I finally found a way to get this working using Mickey's solution but instead of his init function. Use the init function here.
function init() {
document.getElementById('filter_div').addEventListener("touchstart", touchHandler, true);
document.getElementById('filter_div').addEventListener("touchmove", touchHandler, true);
document.getElementById('filter_div').addEventListener("touchend", touchHandler, true);
document.getElementById('filter_div').addEventListener("touchcancel", touchHandler, true);
}
If you see 'filter_div' is the chart area where we have the chart range filter and only in that area do we want to rewrite our touch controls!
Thank you Mickey. It was a great solution.
Along the lines of #Mickey Shine's answer, Touch Punch provides mapping of touch events to click events.

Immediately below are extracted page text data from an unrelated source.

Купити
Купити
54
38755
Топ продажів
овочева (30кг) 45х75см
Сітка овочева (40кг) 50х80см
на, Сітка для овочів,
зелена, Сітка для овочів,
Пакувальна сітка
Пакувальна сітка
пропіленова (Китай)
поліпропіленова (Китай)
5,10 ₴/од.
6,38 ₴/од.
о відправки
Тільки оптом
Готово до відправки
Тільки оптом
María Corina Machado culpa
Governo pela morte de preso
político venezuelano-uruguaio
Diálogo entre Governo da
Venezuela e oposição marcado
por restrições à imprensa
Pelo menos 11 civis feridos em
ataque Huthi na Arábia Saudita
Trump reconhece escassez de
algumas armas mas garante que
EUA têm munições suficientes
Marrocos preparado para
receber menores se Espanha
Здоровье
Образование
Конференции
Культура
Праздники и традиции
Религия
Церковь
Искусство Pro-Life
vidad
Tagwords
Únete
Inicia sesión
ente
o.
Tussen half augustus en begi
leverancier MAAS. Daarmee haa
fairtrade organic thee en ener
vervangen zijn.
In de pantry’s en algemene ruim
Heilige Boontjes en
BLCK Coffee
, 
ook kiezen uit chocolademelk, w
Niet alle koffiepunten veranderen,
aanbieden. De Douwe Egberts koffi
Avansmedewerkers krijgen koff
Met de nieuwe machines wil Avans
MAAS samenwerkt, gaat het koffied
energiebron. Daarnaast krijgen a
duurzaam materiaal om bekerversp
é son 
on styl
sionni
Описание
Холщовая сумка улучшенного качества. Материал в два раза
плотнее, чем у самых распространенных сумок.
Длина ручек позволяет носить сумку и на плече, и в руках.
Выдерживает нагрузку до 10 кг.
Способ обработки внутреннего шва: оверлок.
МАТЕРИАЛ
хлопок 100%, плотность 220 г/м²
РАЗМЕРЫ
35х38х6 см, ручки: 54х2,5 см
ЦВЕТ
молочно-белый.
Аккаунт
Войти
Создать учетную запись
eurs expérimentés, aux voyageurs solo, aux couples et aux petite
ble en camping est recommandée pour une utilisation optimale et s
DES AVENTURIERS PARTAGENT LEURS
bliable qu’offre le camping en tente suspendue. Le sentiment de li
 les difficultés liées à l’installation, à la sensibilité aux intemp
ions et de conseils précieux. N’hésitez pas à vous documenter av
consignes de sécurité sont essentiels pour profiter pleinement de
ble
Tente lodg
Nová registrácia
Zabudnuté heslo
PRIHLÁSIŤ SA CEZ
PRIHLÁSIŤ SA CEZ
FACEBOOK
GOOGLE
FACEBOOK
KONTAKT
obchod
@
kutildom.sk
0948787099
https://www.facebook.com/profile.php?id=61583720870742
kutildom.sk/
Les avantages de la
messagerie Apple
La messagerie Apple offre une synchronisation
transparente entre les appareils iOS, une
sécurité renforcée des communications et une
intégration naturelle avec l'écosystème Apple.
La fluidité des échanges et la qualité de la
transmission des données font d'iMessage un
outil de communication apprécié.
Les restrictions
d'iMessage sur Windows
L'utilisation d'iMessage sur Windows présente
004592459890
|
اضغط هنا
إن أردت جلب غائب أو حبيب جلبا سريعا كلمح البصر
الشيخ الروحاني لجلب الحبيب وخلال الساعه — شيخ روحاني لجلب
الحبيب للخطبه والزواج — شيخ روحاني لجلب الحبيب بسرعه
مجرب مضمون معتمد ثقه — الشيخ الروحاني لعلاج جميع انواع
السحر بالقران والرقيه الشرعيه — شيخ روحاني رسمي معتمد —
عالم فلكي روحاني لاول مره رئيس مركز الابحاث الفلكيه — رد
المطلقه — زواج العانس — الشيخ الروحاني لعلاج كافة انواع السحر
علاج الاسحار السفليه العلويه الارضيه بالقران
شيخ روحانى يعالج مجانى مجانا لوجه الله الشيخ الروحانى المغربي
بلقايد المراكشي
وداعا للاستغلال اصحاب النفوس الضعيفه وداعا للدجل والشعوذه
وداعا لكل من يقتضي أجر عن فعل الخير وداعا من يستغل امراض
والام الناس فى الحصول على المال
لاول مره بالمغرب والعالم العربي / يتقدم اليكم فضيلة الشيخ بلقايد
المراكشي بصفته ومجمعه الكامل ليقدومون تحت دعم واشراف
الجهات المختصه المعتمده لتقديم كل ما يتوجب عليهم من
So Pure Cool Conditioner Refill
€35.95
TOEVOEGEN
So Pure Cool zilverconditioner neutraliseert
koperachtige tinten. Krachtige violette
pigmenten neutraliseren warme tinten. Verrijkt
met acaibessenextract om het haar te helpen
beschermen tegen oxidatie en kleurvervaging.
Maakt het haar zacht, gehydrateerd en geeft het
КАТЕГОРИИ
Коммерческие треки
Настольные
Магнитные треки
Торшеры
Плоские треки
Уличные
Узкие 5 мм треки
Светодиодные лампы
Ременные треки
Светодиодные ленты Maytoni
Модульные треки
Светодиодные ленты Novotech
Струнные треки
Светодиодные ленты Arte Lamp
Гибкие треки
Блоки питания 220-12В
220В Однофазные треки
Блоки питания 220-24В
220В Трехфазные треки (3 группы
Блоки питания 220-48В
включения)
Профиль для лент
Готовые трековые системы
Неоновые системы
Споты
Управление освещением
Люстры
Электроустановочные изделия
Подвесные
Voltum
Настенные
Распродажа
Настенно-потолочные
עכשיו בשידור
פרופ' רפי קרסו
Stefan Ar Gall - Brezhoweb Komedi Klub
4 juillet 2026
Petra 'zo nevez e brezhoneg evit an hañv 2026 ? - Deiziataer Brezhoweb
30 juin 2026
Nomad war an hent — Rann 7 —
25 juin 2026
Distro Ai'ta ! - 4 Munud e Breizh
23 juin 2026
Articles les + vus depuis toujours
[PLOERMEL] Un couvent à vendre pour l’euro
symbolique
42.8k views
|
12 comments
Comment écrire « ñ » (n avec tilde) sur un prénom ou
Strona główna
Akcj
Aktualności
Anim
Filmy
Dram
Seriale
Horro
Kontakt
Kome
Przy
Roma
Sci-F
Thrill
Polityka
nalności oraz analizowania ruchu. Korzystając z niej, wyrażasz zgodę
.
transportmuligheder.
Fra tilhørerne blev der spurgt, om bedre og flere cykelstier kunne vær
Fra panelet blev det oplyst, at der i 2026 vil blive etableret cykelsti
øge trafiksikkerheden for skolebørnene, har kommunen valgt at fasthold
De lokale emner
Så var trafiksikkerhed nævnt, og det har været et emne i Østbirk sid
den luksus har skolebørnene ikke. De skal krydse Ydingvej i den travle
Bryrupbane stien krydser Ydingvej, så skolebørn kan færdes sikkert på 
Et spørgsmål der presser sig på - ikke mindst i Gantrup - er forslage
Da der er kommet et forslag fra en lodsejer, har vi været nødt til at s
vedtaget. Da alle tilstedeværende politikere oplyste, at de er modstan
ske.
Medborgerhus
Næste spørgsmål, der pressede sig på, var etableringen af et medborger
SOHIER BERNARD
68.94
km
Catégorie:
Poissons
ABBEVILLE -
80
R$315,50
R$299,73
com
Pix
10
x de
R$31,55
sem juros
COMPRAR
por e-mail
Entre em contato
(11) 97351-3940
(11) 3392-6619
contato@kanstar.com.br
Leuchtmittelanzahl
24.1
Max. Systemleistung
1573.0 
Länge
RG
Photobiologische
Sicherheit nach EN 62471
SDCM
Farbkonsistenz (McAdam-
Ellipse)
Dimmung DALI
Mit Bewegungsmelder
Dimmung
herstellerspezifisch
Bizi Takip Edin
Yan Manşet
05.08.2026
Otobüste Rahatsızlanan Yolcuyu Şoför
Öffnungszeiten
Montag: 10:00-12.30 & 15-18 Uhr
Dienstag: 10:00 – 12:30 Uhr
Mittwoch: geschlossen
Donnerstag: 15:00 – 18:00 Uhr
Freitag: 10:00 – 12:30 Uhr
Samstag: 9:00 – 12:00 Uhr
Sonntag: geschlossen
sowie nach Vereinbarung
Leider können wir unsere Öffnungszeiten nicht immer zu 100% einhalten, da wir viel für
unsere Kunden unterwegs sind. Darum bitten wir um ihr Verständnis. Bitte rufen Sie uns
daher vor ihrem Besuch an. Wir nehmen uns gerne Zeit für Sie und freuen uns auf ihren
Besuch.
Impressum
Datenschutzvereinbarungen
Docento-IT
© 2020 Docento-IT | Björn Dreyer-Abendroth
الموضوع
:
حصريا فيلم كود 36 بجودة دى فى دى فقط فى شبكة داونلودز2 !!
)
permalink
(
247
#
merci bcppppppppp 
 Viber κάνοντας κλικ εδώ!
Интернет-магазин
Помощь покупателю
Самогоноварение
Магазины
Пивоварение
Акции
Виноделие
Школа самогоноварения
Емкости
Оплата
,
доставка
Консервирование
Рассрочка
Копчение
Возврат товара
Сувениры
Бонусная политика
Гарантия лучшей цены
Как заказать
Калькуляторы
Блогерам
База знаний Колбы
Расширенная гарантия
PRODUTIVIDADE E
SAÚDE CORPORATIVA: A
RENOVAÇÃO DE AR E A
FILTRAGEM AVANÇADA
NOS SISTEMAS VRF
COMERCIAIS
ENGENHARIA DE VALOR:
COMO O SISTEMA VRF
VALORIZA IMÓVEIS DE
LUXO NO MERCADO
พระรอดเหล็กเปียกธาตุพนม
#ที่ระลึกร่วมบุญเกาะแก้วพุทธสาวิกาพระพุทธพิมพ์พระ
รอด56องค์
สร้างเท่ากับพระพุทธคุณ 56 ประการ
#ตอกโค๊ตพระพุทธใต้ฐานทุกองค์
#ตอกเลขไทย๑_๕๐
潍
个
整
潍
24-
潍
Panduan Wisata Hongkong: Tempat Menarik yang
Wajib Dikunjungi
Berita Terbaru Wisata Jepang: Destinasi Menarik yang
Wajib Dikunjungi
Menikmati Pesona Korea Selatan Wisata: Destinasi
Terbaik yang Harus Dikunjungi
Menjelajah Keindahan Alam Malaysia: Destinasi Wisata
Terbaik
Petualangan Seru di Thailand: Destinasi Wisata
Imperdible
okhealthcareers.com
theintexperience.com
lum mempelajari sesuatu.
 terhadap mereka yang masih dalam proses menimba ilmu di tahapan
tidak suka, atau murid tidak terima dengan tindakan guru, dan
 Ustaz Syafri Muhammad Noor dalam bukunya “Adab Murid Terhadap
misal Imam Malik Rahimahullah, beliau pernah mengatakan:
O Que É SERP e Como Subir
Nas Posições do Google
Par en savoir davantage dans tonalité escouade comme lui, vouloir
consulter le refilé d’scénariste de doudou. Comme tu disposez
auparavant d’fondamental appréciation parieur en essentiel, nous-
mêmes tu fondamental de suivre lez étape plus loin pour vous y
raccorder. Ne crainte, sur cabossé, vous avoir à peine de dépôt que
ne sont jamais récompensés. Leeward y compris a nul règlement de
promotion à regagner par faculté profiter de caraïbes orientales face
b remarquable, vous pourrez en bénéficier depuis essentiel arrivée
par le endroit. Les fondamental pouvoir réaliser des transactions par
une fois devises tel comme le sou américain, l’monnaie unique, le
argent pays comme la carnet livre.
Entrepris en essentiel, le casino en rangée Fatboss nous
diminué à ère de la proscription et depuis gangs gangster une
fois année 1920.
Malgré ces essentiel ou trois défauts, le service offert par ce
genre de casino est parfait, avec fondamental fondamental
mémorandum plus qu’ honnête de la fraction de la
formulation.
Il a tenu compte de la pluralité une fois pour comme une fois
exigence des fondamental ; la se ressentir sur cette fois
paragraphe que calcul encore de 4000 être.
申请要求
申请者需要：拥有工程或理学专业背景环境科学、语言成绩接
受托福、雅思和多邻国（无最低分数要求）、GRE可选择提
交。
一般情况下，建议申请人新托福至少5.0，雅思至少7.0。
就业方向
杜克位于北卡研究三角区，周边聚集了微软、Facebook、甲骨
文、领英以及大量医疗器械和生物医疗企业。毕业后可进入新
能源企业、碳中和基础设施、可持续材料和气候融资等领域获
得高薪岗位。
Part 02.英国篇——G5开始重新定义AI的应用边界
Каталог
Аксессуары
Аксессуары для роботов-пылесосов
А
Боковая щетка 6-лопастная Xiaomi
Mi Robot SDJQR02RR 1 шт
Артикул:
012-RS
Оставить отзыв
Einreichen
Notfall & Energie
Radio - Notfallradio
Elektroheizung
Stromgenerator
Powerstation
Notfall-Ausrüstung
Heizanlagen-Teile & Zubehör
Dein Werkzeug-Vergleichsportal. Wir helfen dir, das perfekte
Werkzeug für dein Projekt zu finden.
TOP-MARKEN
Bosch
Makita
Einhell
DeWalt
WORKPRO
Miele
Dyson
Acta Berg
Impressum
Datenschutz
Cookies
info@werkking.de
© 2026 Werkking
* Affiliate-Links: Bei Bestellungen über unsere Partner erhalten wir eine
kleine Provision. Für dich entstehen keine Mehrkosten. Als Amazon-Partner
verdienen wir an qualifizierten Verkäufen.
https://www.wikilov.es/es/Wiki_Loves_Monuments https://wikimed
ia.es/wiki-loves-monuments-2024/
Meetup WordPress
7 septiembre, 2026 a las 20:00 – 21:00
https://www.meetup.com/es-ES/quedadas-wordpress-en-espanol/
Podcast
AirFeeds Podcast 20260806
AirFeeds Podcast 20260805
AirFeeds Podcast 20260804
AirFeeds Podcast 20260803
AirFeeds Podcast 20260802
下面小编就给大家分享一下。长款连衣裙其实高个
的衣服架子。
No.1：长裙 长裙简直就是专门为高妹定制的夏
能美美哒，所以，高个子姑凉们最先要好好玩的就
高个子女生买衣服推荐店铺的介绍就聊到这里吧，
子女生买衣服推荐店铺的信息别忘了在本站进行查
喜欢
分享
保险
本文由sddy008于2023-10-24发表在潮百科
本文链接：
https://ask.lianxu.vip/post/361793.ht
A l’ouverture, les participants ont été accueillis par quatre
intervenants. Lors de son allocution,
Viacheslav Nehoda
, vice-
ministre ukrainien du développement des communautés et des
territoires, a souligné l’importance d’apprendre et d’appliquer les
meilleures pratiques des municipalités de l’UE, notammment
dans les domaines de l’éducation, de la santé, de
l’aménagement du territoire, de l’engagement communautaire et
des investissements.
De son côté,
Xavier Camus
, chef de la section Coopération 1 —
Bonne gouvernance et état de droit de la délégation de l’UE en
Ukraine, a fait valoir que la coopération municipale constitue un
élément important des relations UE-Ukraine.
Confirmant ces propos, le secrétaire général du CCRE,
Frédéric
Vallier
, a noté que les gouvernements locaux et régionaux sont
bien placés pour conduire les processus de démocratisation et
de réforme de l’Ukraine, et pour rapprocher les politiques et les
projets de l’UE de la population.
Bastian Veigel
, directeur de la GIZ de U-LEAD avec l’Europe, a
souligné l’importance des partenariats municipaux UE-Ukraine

It's built to put this support into jQuery UI, but the code is informative.
For future users, who comeback here the following code might be used :
var eventMap = {};
(function(){
var eventReplacement = {
"mousedown": ["touchstart mousedown", "mousedown"],
"mouseup": ["touchend mouseup", "mouseup"],
"click": ["touchstart click", "click"],
"mousemove": ["touchmove mousemove", "mousemove"]
};
for (i in eventReplacement) {
if (typeof window["on" + eventReplacement[i][0]] == "object") {
eventMap[i] = eventReplacement[i][0];
}
else {
eventMap[i] = eventReplacement[i][1];
};
};
})();
And then in the events use like following :
$(".yourDiv").on(eventMap.mouseup, function(event) {
//your code
}
For making #Mickey's code work on Edge and internet explorer, add the following lines in .css of the element where you want the simulation to happen:
.areaWhereSimulationHappens {
overflow: hidden;
touch-action: none;
-ms-touch-action: none;
}
These lines prevent the default touch for edge and IE. But if you add it to the wrong element, then it also disables scroll (which happens by default on edge and IE on touch devices).
I just discovered this code resolving, i'm stuck on this situation in which I would like to put touch events and mouse event:
https://codepen.io/benstl/details/LYQjKvN
I supposed I have to add in te html the touchevents in the line :
div class="cube" onmousedown="grabOn(true)" onmouseup="grabOff()">
and on the javascript on :
document.addEventListener('mouseup', grabOff);
document.addEventListener('mousemove', handleMouseMove);
But there's also the grab function to link to either.